If a larger lot or detached home is the priority, Wellwood Terrace trades around $1.7M and offers a different property type in the same neighbourhood. For a mix of attached and detached options, Apple Terrace sits nearby with homes typically settling in the $1.6M range. Both streets share the same school catchment and commute access, so the tradeoff is primarily about house form and price point. Buyers exploring comparable options might also consider streets in Scott with older construction or larger frontages, though those come with their own tradeoffs in condition and layout.
Townhouse inventory on Holland Heights has seen 2 closed sales recently. Details below.
Closed transactions from the Toronto Regional Real Estate Board. The picture below covers recent closed activity across all product types on Holland Heights.

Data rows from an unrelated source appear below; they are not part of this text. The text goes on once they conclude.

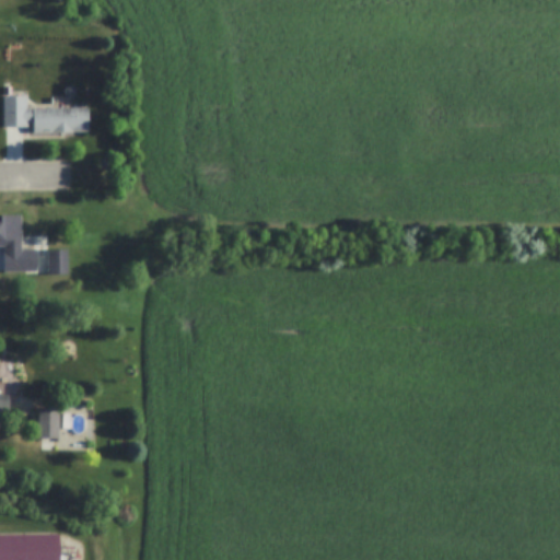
[(25,107),(88,107),(88,132),(31,132),(31,123),(25,123),(25,126),(3,126),(3,95),(25,95),(25,107)]
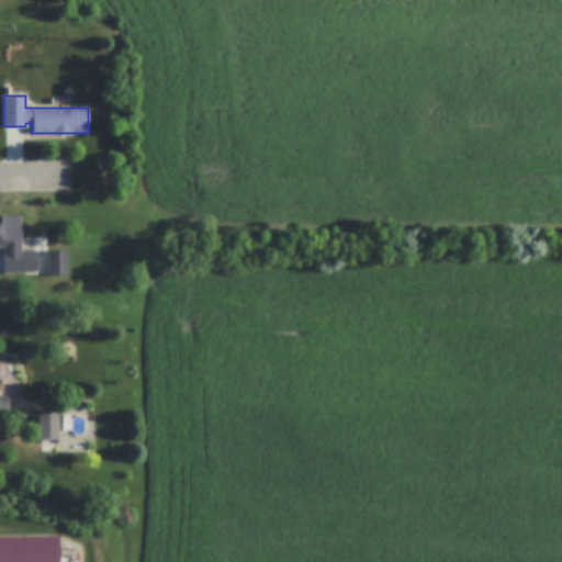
[(19,249),(36,249),(36,271),(2,272),(2,254),(4,254),(4,240),(0,240),(0,216),(19,216),(19,249)]
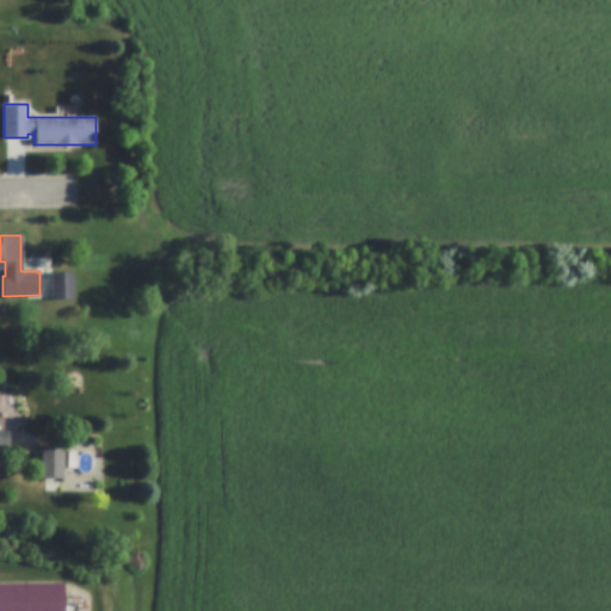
[(51,272),(72,272),(72,300),(51,300),(51,272)]
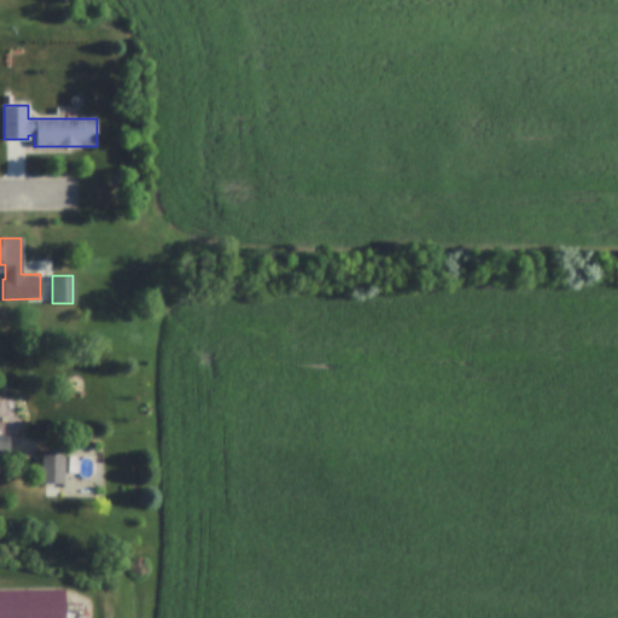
[(0,437),(10,437),(10,458),(0,458),(0,437)]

Sale activity on Holland Heights in the recent period. Stats reflect closed transactions only.
| Date | Address | Beds | Sold | vs Ask | DOM | Listing brokerage |
|---|---|---|---|---|---|---|
Times below assume typical traffic from mid-street. Walk and transit times use Milton Transit routing.
No active listings on Holland Heights at the moment. Most weeks something does surface, and we can hold a spot on the alert list.
We send an email the same day a listing goes live. No newsletter, no re-marketing.
A thoughtful conversation grounded in every sale we have tracked on Holland Heights.
Request a valuationPrivate access to new and upcoming listings before they go public.